I didn’t know Cardinal Bernard Law, he of Spotlight fame — or infamy — but growing up Irish Catholic, I knew prelates like Cardinal Law. They were traditional, conservative, patriarchal men for whom protecting the reputation of the Church and their band of brothers was paramount.
If Cardinal Law’s name is unfamiliar, and if you didn’t see the film Spotlight, Bernard Law was the Archbishop of Boston who, over the 17 years that he presided over what the New York Times called “the emotional heart of the church in America”, shifted pedophile priests from one parish to another, made financial settlements with the families when absolutely necessary, and swore everybody to silence. Disgraced after the sordid story broke in the Boston Globe, Law decamped to Rome where he was given a cushy post and protected from justice while he lived out his days. He died in Rome at the age of 86.
“But he did a lot of good things, too.” No one is entirely evil, and Cardinal Law’s defenders want us to know that he did a lot of good things as a priest, and finally as a Prince of the Church.
I’m sure he did.
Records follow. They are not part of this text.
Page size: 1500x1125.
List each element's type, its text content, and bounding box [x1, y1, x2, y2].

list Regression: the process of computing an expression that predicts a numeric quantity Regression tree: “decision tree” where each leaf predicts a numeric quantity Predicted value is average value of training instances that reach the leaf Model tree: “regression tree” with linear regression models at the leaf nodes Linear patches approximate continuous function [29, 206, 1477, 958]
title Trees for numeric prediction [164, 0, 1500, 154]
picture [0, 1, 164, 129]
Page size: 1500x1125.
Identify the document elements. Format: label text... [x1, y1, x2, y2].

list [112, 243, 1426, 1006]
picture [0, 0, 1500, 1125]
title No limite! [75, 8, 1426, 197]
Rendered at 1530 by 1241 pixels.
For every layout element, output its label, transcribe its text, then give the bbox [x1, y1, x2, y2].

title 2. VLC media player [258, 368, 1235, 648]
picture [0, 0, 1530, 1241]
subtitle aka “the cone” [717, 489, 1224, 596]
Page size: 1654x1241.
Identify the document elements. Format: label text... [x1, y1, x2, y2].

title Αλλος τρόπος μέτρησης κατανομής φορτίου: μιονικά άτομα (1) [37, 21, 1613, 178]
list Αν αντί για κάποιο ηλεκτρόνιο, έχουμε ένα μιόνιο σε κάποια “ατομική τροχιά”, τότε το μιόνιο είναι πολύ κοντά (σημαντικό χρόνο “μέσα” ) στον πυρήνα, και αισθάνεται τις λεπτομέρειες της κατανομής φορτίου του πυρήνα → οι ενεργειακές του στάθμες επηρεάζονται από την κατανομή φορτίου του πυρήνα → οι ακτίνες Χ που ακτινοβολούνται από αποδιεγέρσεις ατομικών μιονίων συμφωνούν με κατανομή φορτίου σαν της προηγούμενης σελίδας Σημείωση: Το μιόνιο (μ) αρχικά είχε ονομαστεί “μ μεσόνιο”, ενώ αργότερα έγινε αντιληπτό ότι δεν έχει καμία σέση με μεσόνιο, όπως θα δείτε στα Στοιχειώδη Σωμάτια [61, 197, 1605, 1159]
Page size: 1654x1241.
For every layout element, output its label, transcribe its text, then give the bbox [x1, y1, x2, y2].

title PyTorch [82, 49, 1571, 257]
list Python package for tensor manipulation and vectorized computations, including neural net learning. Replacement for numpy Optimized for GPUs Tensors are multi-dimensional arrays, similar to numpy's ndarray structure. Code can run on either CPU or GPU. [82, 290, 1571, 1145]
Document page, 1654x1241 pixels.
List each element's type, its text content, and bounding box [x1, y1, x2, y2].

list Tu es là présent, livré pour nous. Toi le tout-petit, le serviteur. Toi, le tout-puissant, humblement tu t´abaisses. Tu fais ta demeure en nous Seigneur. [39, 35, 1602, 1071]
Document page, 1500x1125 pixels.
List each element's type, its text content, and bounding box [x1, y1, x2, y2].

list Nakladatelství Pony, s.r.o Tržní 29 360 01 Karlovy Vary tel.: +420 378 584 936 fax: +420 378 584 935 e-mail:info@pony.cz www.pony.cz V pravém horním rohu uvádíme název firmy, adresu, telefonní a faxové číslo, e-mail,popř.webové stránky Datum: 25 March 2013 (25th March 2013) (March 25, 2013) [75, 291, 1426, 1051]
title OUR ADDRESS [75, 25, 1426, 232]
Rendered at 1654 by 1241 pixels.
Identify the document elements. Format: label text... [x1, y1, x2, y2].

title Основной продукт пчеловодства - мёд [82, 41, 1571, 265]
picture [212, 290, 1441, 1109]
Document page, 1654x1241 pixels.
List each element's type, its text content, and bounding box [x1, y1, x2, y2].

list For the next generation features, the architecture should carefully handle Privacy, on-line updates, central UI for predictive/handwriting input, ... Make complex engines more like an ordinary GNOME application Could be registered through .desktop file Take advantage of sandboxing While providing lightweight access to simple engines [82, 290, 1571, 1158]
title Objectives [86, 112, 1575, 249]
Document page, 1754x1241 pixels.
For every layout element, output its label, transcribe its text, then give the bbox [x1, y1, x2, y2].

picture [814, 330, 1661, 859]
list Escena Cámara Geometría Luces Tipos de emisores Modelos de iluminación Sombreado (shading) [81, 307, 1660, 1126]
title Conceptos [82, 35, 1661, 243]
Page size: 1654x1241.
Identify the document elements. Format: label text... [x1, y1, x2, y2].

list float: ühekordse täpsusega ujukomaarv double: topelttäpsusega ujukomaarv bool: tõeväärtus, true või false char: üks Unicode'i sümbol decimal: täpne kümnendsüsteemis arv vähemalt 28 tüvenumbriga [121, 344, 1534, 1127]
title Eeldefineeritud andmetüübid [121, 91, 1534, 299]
But his complicity in the pedophilia deeply embedded in the Roman Catholic priesthood is an ugly part of his legacy, and in my view, overshadows whatever else he might have done.
All of the children molested, all the silence demanded, all the suffering of families affected, cry out for justice — and that would have seen Cardinal Law held to account in an American courtroom, not whiling away his days behind the protected walls of the Vatican.